Williams has also worked with the Drug Enforcement Administration’s Automated Reports and Consolidated Ordering System, or ARCOS, to map which pharmacies were distributing the most opioid painkillers.

Like nearly all data projects, that one had limitations, he noted. For one, not everyone lives within a short distance of their pharmacy, meaning the data couldn’t show exactly where the pills ended up. Also, just because a place prescribed a lot of opioids doesn’t mean it was doing anything nefarious. One of the top distributors in Illinois, for instance, largely treats cancer patients.
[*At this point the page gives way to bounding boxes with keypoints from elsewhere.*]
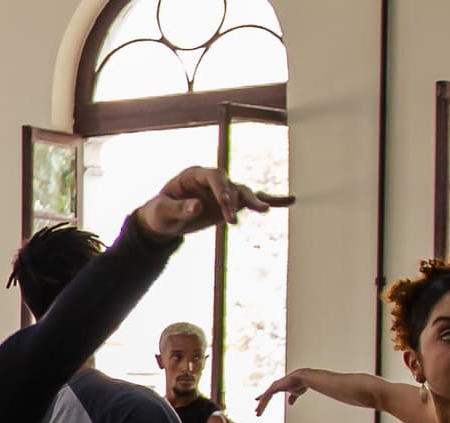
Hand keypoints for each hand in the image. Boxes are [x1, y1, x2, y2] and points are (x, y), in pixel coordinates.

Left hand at [134, 166, 289, 239]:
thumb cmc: (159, 212)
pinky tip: (290, 201)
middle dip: (236, 201)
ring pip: (243, 193)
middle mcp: (213, 181)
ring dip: (254, 202)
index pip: (214, 178)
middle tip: (234, 218)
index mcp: (195, 175)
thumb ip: (179, 209)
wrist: (162, 220)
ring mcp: (223, 192)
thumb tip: (197, 207)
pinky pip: (249, 201)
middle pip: (231, 186)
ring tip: (265, 210)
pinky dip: (270, 200)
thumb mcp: (163, 212)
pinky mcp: (230, 204)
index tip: (225, 208)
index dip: (221, 191)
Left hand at [254, 371, 311, 415]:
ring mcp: (274, 386)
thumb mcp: (296, 393)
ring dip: (261, 406)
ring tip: (257, 413)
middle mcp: (275, 385)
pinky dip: (262, 403)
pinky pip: (265, 397)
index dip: (264, 397)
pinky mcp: (273, 388)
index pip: (269, 393)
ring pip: (264, 398)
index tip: (258, 401)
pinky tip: (259, 408)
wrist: (303, 378)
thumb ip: (292, 397)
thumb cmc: (301, 384)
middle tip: (256, 411)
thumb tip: (290, 404)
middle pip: (266, 397)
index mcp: (280, 386)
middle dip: (261, 404)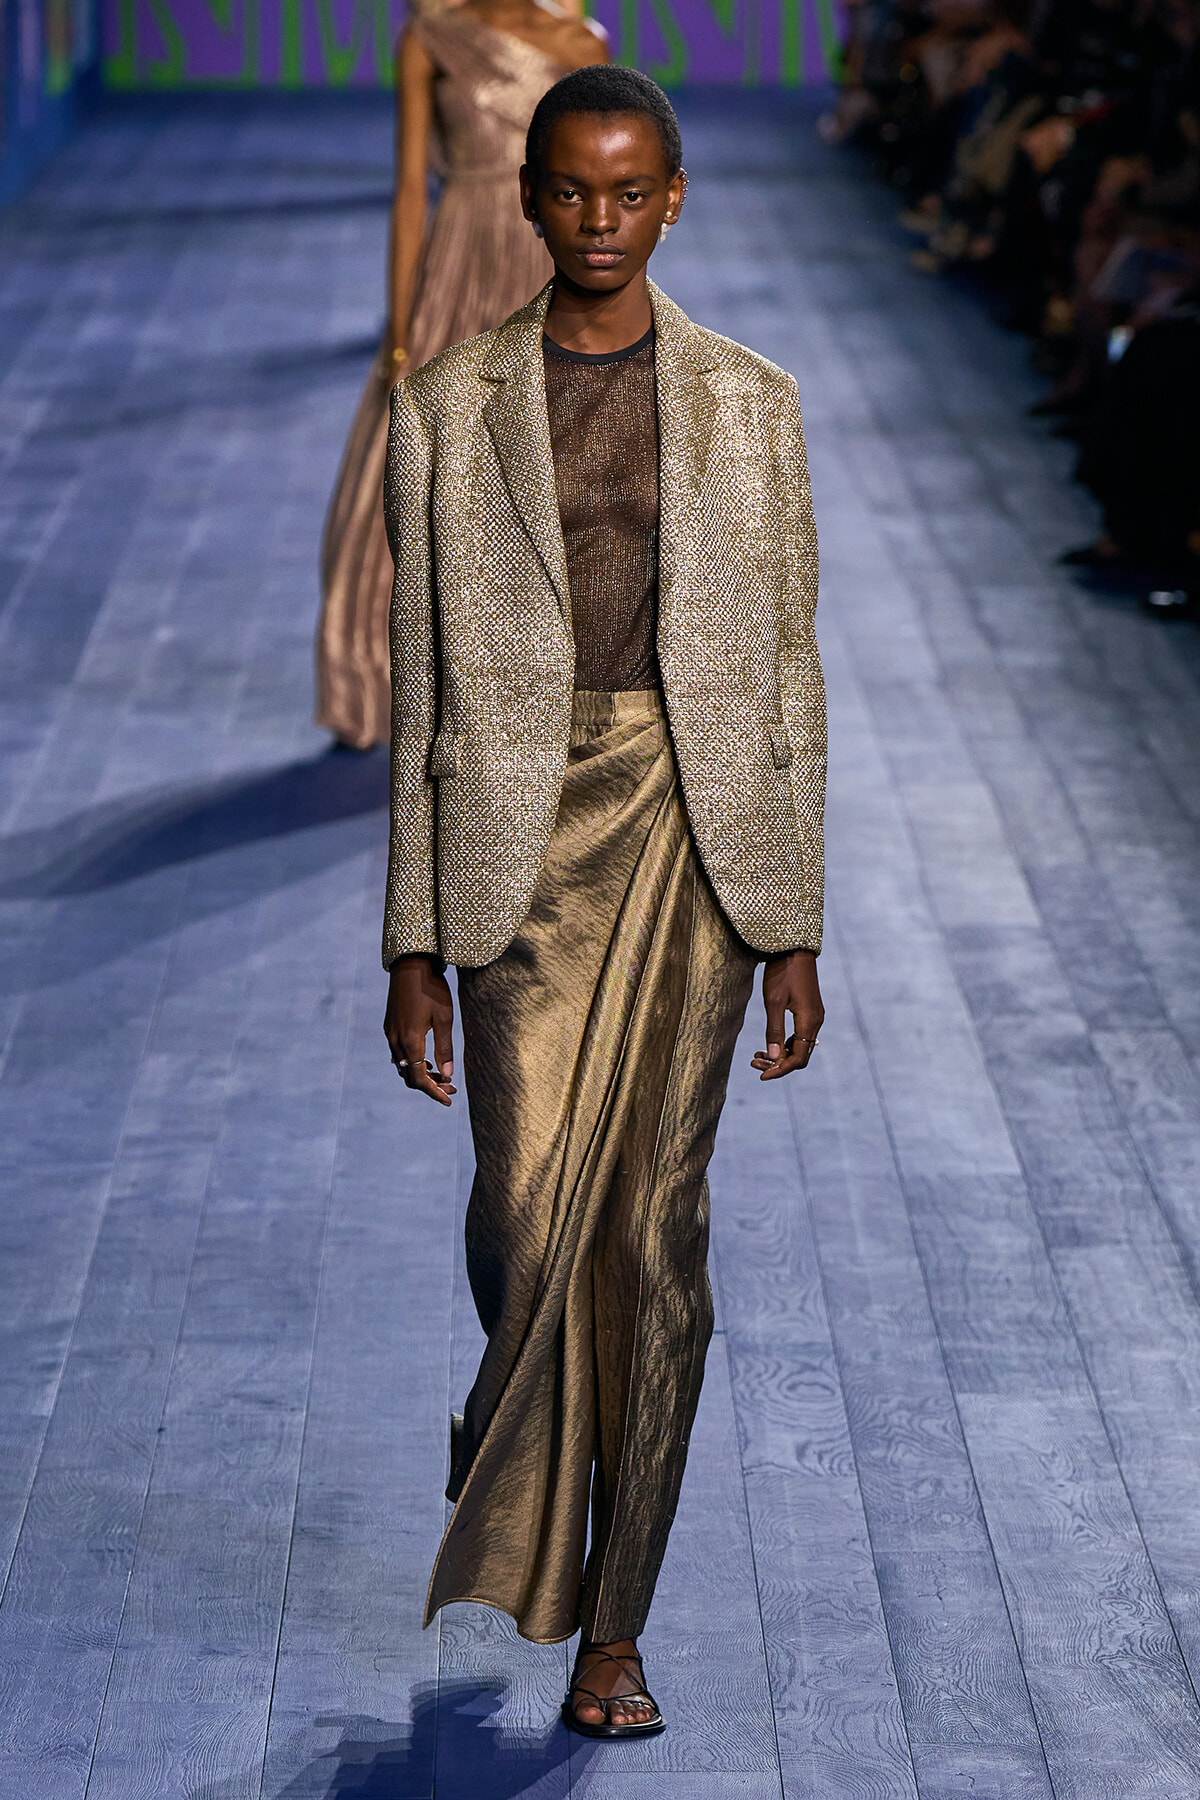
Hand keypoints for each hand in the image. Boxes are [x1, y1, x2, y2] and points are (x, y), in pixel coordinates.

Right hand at [384, 955, 455, 1105]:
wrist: (411, 965)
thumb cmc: (432, 989)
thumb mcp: (444, 1018)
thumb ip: (445, 1048)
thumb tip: (448, 1075)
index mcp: (411, 1041)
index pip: (419, 1079)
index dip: (434, 1092)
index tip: (449, 1100)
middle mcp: (396, 1041)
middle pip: (409, 1076)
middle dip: (430, 1086)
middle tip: (451, 1087)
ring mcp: (390, 1033)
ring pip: (403, 1066)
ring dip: (421, 1075)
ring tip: (442, 1075)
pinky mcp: (389, 1026)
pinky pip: (399, 1054)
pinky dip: (413, 1063)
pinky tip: (427, 1060)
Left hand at [751, 948, 823, 1080]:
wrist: (794, 948)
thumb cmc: (782, 972)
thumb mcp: (773, 1001)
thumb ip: (774, 1031)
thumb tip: (775, 1058)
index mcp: (809, 1021)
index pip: (798, 1059)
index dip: (780, 1070)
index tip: (761, 1075)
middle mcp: (816, 1021)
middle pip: (800, 1056)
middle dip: (778, 1064)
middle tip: (754, 1063)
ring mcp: (815, 1015)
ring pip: (801, 1046)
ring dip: (781, 1054)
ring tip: (758, 1055)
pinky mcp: (810, 1010)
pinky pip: (801, 1035)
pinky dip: (786, 1043)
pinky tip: (770, 1043)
“Interrogate your ideas, interrogate your visualizations, because there might be more than just what, visually, you put across,” Williams said.

He also noted that the 2020 census itself is now a story, as the Supreme Court recently heard a challenge from the Trump administration to exclude undocumented immigrants from the count for the first time ever.

“This year has introduced all kinds of variables that no one anticipated. It depends on what your reporting attitude is. You can come out of this year, thinking, ‘Oh god, this is a nightmare. What are we going to do?’ You could also come out of it thinking, ‘Well, there's a lot to get done.’ And that's how I feel about it. There's so much you can do with this data. The fact that it's collected at all at the level it is is kind of a miracle. And so take advantage of it and use it as much as you can in your reporting.”